Innovative Business Ideas
Reinventing in disruptive environments
23 February 2016
Human Capital Alliance senior advisor K I Woo tells why businesses must continuously reinvent themselves.
In today’s highly turbulent disruptive business environments, companies must continuously reinvent themselves to be sustainable.
Mark Bertolini, Aetna Insurance Company’s CEO, David Duncan and Andrew Waldeck Innosight partners said in their recent Harvard Business article that companies must identify key marketplace “fault lines”.
“No business survives over the long term without reinventing itself, but knowing when it is time to transform is difficult.”
Knowing when to change
Knowing when it is time to transform, the authors said can be even more difficult. Several interrelated “fault lines” usually indicate that the ground beneath a company is unstable. These fault lines focus on several key fundamentals questions: whether the business serves the right customers, uses the right performance metrics, is properly positioned in its industry and deploys the right business model.

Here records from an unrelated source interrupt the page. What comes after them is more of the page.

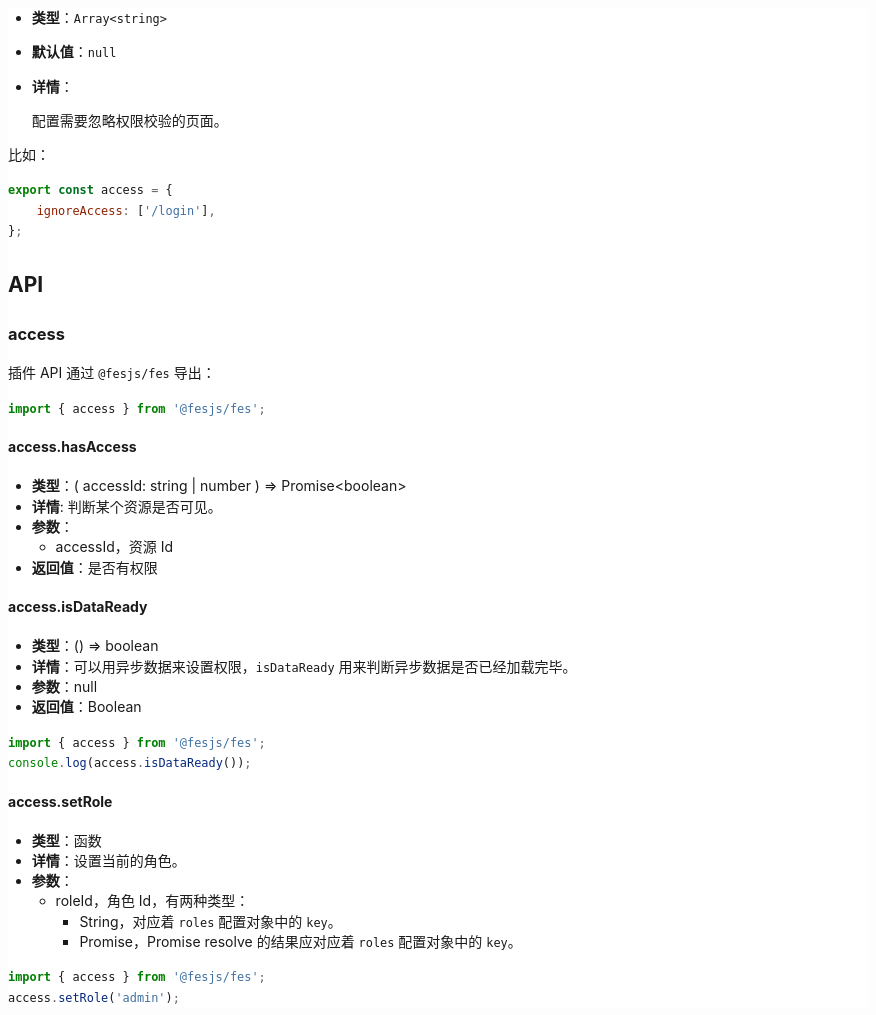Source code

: -   **类型**：`Array<string>`
-   **默认值**：`null`

-   **详情**：

    配置需要忽略权限校验的页面。

比如：

```js
export const access = {
    ignoreAccess: ['/login'],
};
```

## API

### access

插件 API 通过 `@fesjs/fes` 导出：

```js
import { access } from '@fesjs/fes';
```

#### access.hasAccess

-   **类型**：( accessId: string | number ) => Promise\<boolean\>
-   **详情**: 判断某个资源是否可见。
-   **参数**：
    -   accessId，资源 Id
-   **返回值**：是否有权限

#### access.isDataReady

-   **类型**：() => boolean
-   **详情**：可以用异步数据来设置权限，`isDataReady` 用来判断异步数据是否已经加载完毕。
-   **参数**：null
-   **返回值**：Boolean

```js
import { access } from '@fesjs/fes';
console.log(access.isDataReady());
```

#### access.setRole

-   **类型**：函数
-   **详情**：设置当前的角色。
-   **参数**：
    -   roleId，角色 Id，有两种类型：
        -   String，对应着 `roles` 配置对象中的 `key`。
        -   Promise，Promise resolve 的结果应对应着 `roles` 配置对象中的 `key`。

```js
import { access } from '@fesjs/fes';
access.setRole('admin');
```
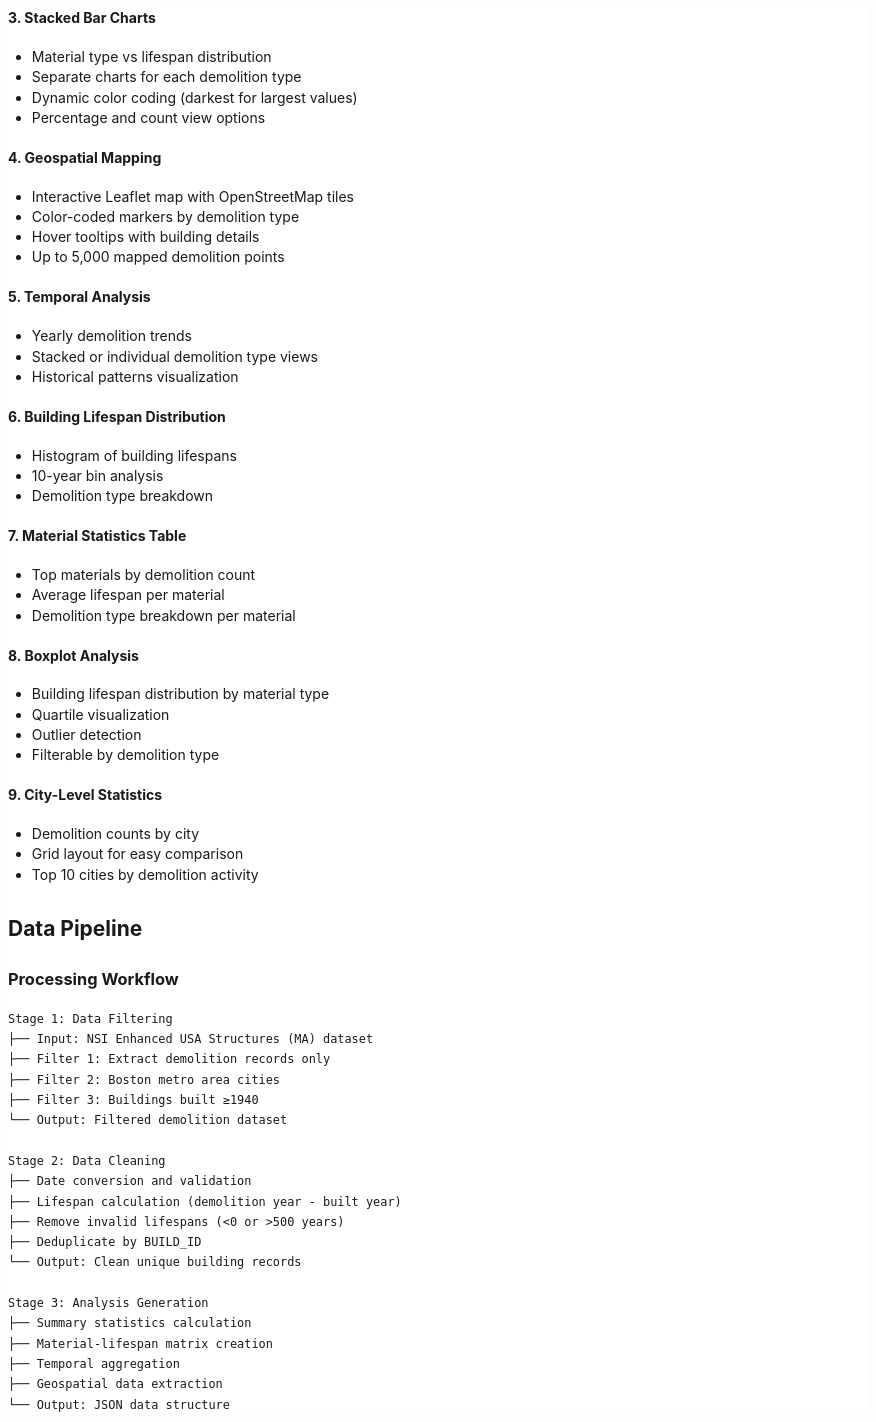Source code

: #### 3. **Stacked Bar Charts**
- Material type vs lifespan distribution
- Separate charts for each demolition type
- Dynamic color coding (darkest for largest values)
- Percentage and count view options

#### 4. **Geospatial Mapping**
- Interactive Leaflet map with OpenStreetMap tiles
- Color-coded markers by demolition type
- Hover tooltips with building details
- Up to 5,000 mapped demolition points

#### 5. **Temporal Analysis**
- Yearly demolition trends
- Stacked or individual demolition type views
- Historical patterns visualization

#### 6. **Building Lifespan Distribution**
- Histogram of building lifespans
- 10-year bin analysis
- Demolition type breakdown

#### 7. **Material Statistics Table**
- Top materials by demolition count
- Average lifespan per material
- Demolition type breakdown per material

#### 8. **Boxplot Analysis**
- Building lifespan distribution by material type
- Quartile visualization
- Outlier detection
- Filterable by demolition type

#### 9. **City-Level Statistics**
- Demolition counts by city
- Grid layout for easy comparison
- Top 10 cities by demolition activity

## Data Pipeline

### Processing Workflow

```
Stage 1: Data Filtering
├── Input: NSI Enhanced USA Structures (MA) dataset
├── Filter 1: Extract demolition records only
├── Filter 2: Boston metro area cities
├── Filter 3: Buildings built ≥1940
└── Output: Filtered demolition dataset

Stage 2: Data Cleaning
├── Date conversion and validation
├── Lifespan calculation (demolition year - built year)
├── Remove invalid lifespans (<0 or >500 years)
├── Deduplicate by BUILD_ID
└── Output: Clean unique building records

Stage 3: Analysis Generation
├── Summary statistics calculation
├── Material-lifespan matrix creation
├── Temporal aggregation
├── Geospatial data extraction
└── Output: JSON data structure
```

1. Is business model aimed at right customers?
For most of 160 years, Aetna serviced mainly large corporations, government, universities and other employers. “Typically, one person or small department chose health plans for entire organization” Aetna’s core competency was selling to intermediaries rather than end consumers. Because managers and brokers were always trying to demonstrate value to their organizations, the business came to mean always offering something “new”. Few members used the new features in a given year but paid higher and higher premiums. These one-size fits all plans satisfied primary customers’ needs (benefits managers) but not the true end customers.
Switching to B2C emphasis:
Aetna immediately began develop new products and services directly targeted at end-user needs and began helping consumers make informed decision about health. The business model’s primary purpose was to develop the right health plan for situations and hospitals, clinics and providers and most of all provide higher quality lower-cost cares.
1. What are each group’s unmet needs? Do they vary across different customer types?
2. Can new competitors seized opportunities from potential customers we are servicing?
3. Are customers loyal to our product or captive because of lack of options and would they defect if they could?
4. If we are a B2B company, do business customers needs conflict with those of end consumers?
5. Could emerging technologies simply change how end users needs are met?
2. Performance metrics
When industries reach inflection points old metrics are often deceptive and sometimes dangerous. Once reliable measurements, may often lead to sharp declines or even failures, even though short term results may be healthy. For instance, health benefits managers may want the largest physician and hospital networks possible within a cost range and minimum complaints. Aetna began measuring three factors that were most valuable to future customers:
1. Improving care experience
2. Improving populations’ health
3. Reducing costs
Aetna’s old business model focused on acquiring new customers, building the customer base and lower risk exposures. After considering the following questions, its new model focused on retaining existing customers.
1. Do we understand what our customers really value? How well does our production performance or service match customers definitions of value?
2. Will customer of tomorrow define quality differently from today’s customers?
3. How closely do customer satisfaction and financial metrics correlate? Are customers’ satisfaction scores as strong as our financial indicators?
4. Are we measuring units and volumes rather than outcomes? If outcomes, are we measuring ones that matter to customers, or ones that matter to us?
5. Do our products or services have more features or complexity than most or our customers’ value?
6. Is there a new metric that aligns with the needs of future customers?
3. Industry Position
Most companies start by serving niches, then branch out with more and more tasks. “If others are moving into your space at lower cost, it could signal another fault line. In other words, watch out for players beginning to do what you do.” The following questions should be considered:
1. Are regulatory, technological or other external developments lowering entry barriers or changing how customers use our products or services?
2. Are external forces diminishing the value of our role in the industry?
3. Is a disruptive technology emerging that could significantly change the cost-equation in a major part of industry?
4. Are our customers starting to bring our services inhouse or outsourcing to someone else?
5. Is our industry expanding to include layers new types of competitors? Is there consolidation among major players – signaling its harder to make money in traditional ways?
4. Business Model
For many industries, current business models may not serve well into the future. Even though its bottom line was healthy, Aetna realized that its business no longer served employers and consumers well. Its business model was based on setting policy rates to exceed claims and achieving profitability by keeping a tight lid on claims while premiums skyrocketed. It shifted from a B2B to B2C model, because it realized that consumers were already footing 40 per cent of health care costs.
These questions were explored:
1. Is at least one emerging competitors using a different business model that looks financially unattractive?
2. Is the way we make money aligned with how value is created for customers? Are customers balking at price increases or added fees?
3. How durable are key components of our existing business model – things like customer value proposition, resources and processes and profit formula? Any risk of being undercut by external forces or new competitors?
4. Will strategic assumptions underlying our existing model – assumptions about risk – hold true as our industry changes.